Exercise: Provide only the number of lines in the data below that contain the word "indicating".

___ Provided data

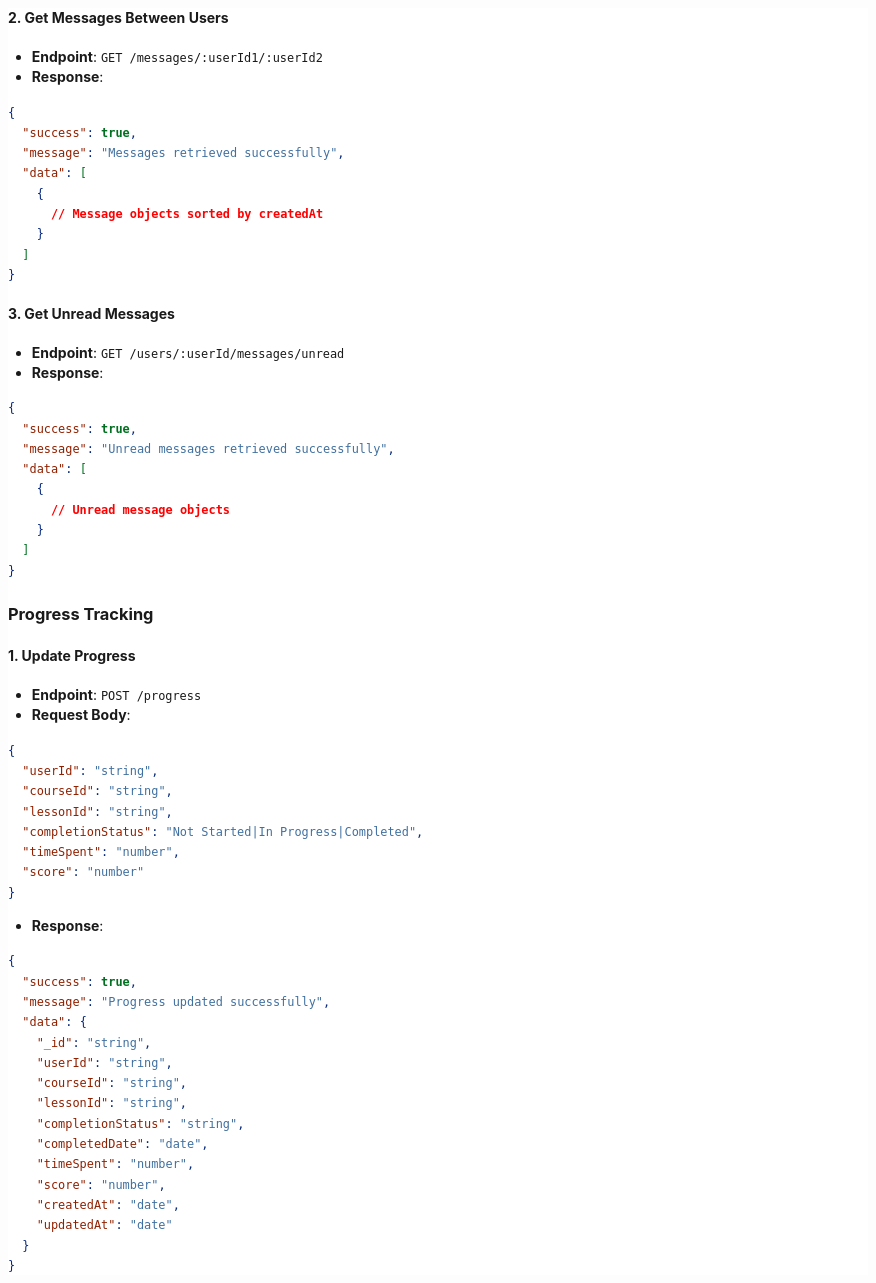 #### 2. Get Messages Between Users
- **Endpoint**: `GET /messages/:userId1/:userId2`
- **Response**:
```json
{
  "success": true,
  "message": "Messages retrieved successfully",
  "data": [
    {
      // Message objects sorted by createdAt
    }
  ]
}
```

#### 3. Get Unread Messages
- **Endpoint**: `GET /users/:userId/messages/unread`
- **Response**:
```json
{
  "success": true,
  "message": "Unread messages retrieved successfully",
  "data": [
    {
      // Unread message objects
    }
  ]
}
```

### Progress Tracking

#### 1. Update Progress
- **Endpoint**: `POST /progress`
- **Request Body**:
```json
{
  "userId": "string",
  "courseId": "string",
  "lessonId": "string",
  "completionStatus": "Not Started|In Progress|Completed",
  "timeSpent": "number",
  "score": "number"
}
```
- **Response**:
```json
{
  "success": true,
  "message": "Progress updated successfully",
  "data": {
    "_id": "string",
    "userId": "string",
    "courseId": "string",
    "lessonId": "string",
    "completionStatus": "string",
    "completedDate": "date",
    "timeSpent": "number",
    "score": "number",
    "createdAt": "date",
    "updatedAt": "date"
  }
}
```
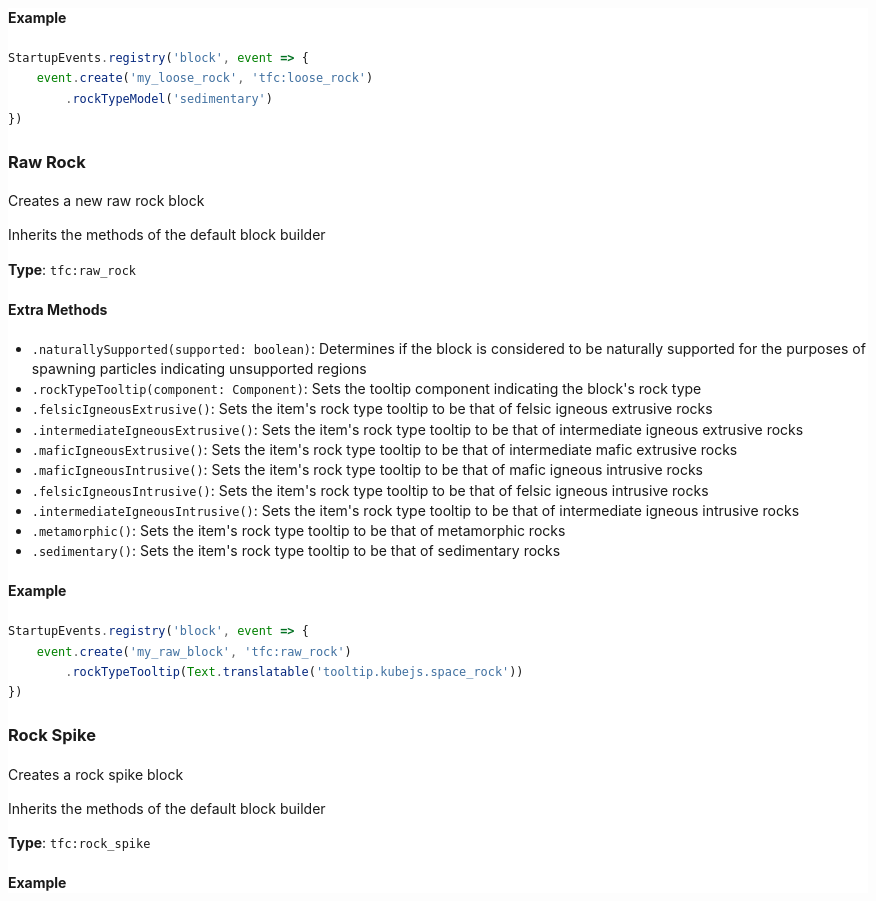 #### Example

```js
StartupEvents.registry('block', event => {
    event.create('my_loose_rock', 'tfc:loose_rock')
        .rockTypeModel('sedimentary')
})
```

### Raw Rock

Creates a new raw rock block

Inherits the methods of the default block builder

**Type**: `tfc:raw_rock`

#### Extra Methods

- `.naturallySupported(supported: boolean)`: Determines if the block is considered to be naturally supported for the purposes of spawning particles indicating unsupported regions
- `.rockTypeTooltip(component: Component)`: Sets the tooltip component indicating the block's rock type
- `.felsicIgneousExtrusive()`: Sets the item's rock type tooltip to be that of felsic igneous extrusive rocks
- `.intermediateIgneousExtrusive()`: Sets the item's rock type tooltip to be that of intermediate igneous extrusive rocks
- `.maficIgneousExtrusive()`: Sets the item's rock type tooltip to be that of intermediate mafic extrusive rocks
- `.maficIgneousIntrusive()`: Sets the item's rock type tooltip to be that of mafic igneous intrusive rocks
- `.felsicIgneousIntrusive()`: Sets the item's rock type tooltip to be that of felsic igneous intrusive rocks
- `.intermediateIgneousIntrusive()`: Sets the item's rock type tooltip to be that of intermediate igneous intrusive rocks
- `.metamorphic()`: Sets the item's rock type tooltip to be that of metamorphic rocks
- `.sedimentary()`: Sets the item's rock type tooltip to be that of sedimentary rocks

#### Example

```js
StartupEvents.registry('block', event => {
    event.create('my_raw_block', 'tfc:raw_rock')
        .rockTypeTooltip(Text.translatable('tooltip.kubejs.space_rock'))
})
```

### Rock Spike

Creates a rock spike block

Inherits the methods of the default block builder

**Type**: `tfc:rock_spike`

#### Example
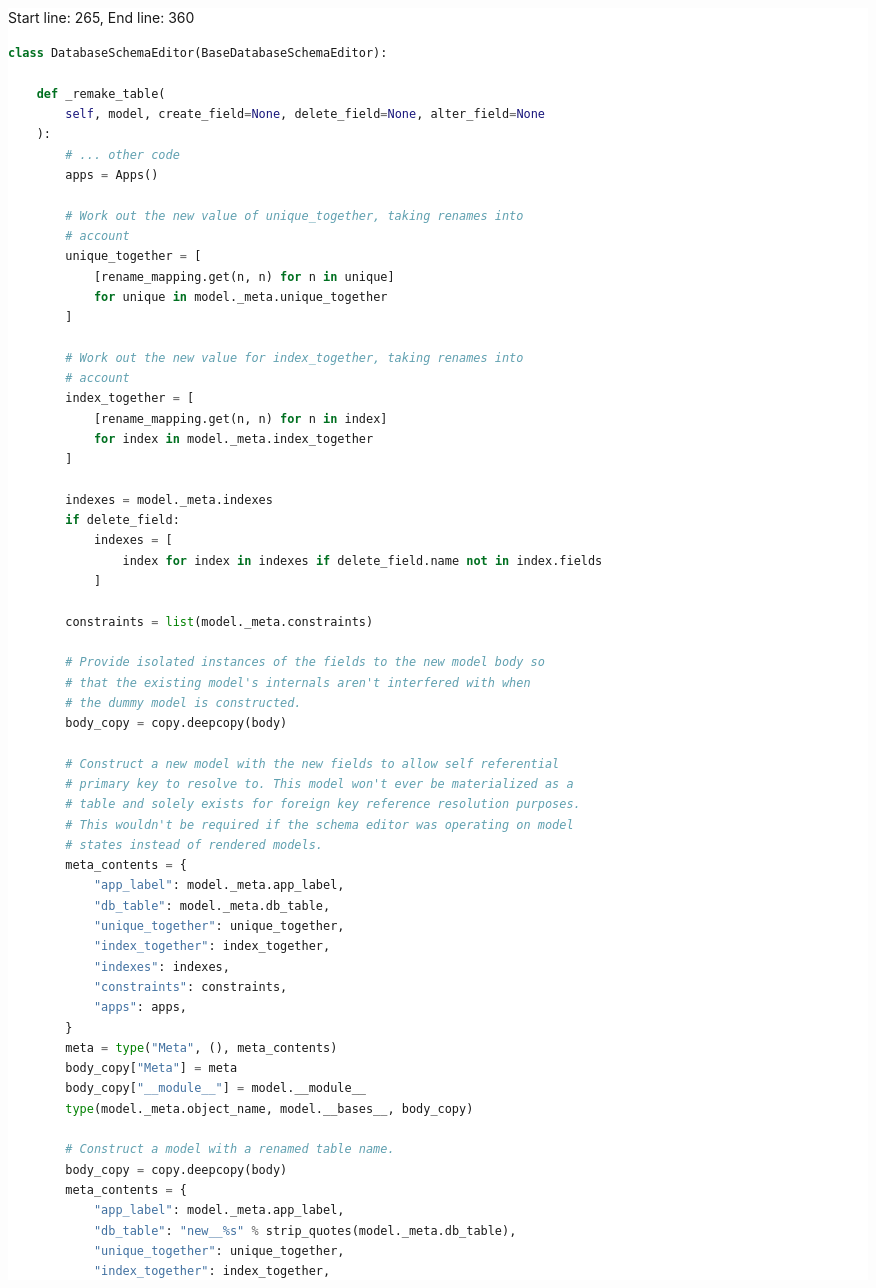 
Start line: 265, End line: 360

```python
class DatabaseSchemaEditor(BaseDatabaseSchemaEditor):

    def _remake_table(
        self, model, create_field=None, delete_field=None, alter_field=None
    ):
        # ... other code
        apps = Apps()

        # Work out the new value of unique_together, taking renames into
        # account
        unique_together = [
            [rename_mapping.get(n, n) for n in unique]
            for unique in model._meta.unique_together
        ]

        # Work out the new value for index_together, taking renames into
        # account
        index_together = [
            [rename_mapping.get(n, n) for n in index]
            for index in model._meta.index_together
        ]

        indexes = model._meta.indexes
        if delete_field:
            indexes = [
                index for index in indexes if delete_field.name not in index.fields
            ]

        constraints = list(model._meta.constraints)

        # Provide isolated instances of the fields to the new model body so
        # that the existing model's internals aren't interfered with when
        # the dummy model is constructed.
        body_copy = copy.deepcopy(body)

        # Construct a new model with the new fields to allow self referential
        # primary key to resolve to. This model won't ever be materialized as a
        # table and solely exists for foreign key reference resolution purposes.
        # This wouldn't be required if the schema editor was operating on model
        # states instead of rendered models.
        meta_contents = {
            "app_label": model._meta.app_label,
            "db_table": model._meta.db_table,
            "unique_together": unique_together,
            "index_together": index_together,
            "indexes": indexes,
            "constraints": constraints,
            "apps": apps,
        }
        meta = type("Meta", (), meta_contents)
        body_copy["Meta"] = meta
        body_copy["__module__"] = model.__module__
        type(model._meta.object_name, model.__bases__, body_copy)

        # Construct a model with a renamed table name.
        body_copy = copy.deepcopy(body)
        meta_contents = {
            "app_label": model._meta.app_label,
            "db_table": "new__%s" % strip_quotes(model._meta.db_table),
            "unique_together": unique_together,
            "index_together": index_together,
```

______

Result: 2